Ieri, un gruppo di archeologi ha presentato un ritrovamento straordinario anche dal punto di vista antropologico: i resti di un piccolo gruppo di uomini, donne e bambini che furono catturati circa diecimila anni fa da un clan rivale, legati e massacrati a colpi di frecce e di pietre. I loro corpi sfigurati caddero in una laguna e furono conservati tra i sedimenti per millenni.

Questa scoperta testimonia la più antica strage umana conosciuta e alimenta il dibattito sui motivi per cui gli uomini si fanno la guerra.

Il massacro avvenne all’alba della rivoluzione agricola, un periodo in cui la specie umana divenne sedentaria per dedicarsi alla coltivazione della terre.
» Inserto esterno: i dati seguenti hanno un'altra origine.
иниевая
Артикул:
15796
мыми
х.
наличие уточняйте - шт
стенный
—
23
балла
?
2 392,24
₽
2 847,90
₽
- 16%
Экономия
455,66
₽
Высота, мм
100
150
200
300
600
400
Scoperti a Nataruk, vicino al lago Turkana, in Kenya, i resti forniscono una “prova definitiva di qualcosa che deve essere stato un conflitto tra gruppi” ha dichiarato l’antropologa di Cambridge, Marta Mirazon Lahr, autrice principale dello studio pubblicato sulla rivista Nature.

“Un’evidenza di questo tipo, prima che esistessero villaggi e cimiteri, è davvero unica”. Ci sono reperti fossili anche più antichi che mostrano segni di violenza tra gli uomini, ma nessuna di stragi di gruppo. Gli studiosi hanno rinvenuto 12 scheletri, più o meno intatti; dieci avevano segni di morte violenta.
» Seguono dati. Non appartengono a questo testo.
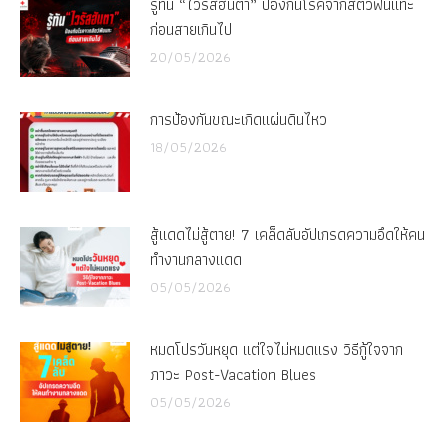
รู้ทัน “ไวรัสฮันตา” ป้องกันโรคจากสัตว์ฟันแทะ
ก่อนสายเกินไป
20/05/2026
การป้องกันขณะเกิดแผ่นดินไหว
18/05/2026
สู้แดดไม่สู้ตาย! 7 เคล็ดลับอัปเกรดความอึดให้คน
ทำงานกลางแดด
05/05/2026
หมดโปรวันหยุด แต่ใจไม่หมดแรง วิธีกู้ใจจาก
ภาวะ Post-Vacation Blues
05/05/2026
In alcuni teschi vi erano i segni di punte di freccia di ossidiana. Gli scavi hanno portato alla luce anche alcuni scheletri in frammenti, tra cui quello di un bambino piccolo. Il primo scheletro recuperato è stato quello di un uomo picchiato a morte, con varie fratture del cranio. Uno scheletro era di una giovane donna. “Le mani erano incrociate tra le gambe, poggiate sui piedi, anch’essi incrociati, una posizione che suggerisce che fosse legata ala momento della morte” ha affermato Lahr. “Ed era incinta. Quello è stato un momento in cui ci siamo tutti fermati a pensare”. I resti di un feto tra i sei e i nove mesi sono stati recuperati nella cavità addominale.